About this exercise. Return only the count of lines in the listing below where the word "трубы" appears.

Supplied entries.
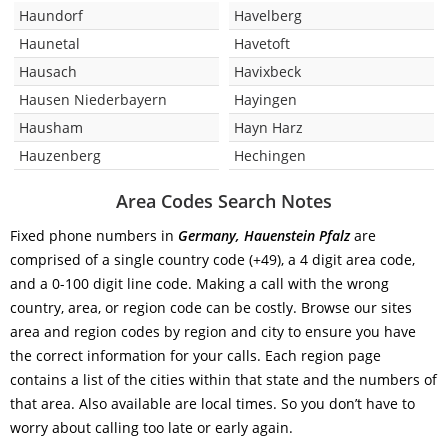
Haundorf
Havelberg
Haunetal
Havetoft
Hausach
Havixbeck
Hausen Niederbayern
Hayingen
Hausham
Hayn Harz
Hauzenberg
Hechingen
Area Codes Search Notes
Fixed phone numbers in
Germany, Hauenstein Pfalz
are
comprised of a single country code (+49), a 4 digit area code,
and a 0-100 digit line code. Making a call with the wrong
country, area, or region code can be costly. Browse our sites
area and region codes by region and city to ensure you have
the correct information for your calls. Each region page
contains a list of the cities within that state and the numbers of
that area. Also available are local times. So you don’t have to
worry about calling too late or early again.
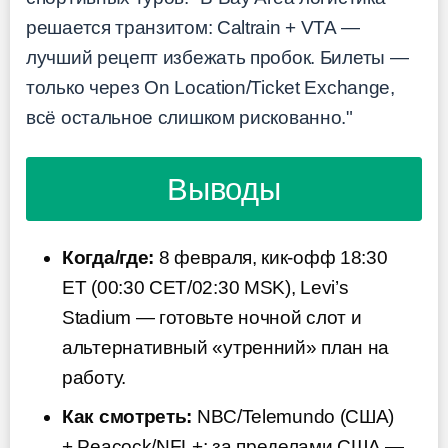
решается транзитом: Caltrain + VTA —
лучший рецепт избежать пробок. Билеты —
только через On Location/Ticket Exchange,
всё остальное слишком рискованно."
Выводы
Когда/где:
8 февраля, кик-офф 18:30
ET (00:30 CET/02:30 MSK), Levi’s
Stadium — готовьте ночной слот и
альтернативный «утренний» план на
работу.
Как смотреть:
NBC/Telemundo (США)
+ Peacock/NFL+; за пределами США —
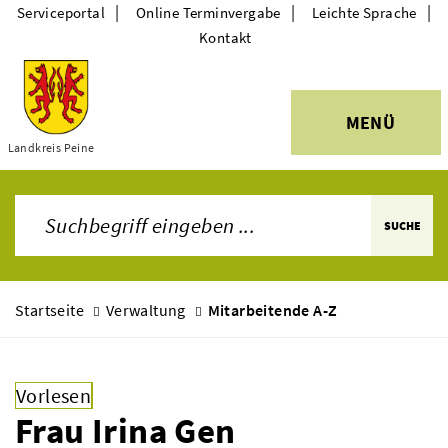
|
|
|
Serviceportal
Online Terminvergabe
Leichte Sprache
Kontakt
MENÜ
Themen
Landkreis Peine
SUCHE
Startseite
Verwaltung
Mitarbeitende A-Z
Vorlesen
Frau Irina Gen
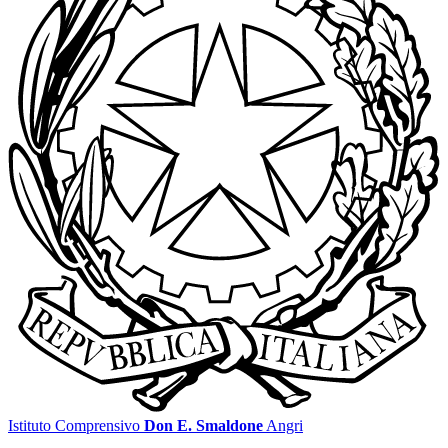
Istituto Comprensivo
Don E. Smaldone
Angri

---

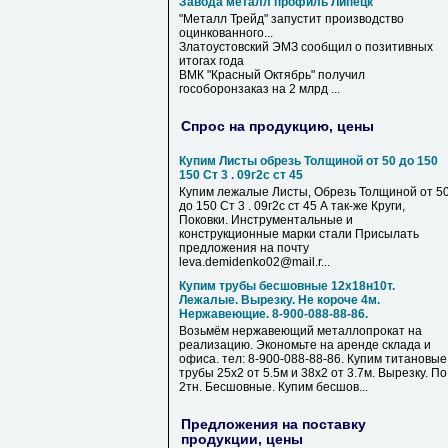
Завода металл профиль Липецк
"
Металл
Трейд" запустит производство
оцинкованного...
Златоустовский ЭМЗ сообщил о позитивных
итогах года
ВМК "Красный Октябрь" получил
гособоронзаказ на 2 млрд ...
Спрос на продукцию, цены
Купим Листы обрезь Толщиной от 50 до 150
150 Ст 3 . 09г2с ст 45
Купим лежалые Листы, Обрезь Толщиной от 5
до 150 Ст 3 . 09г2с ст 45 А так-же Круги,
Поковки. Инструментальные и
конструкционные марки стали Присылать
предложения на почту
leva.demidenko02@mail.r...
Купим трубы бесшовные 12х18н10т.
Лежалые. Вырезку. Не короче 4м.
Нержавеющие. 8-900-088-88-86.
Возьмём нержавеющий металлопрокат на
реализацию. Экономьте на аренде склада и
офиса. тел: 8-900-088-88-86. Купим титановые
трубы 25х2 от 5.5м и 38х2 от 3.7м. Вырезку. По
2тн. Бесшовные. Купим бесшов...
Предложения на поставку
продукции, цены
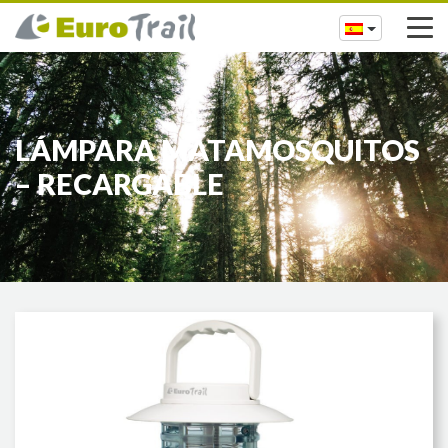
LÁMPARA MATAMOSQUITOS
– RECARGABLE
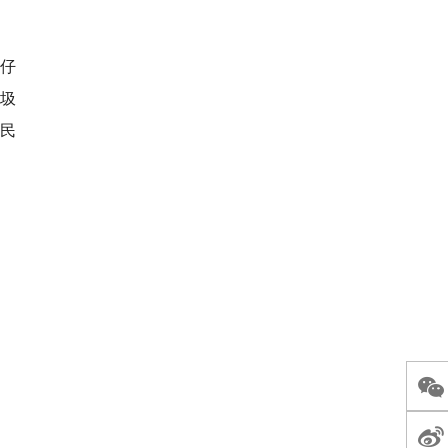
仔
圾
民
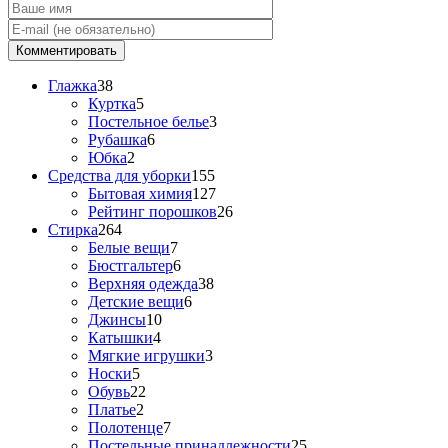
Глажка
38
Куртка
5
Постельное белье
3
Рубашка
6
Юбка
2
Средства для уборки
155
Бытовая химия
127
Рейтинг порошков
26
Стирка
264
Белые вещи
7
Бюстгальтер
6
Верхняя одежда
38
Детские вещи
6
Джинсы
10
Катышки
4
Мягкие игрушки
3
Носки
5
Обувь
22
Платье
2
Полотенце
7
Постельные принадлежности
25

Answer area. 2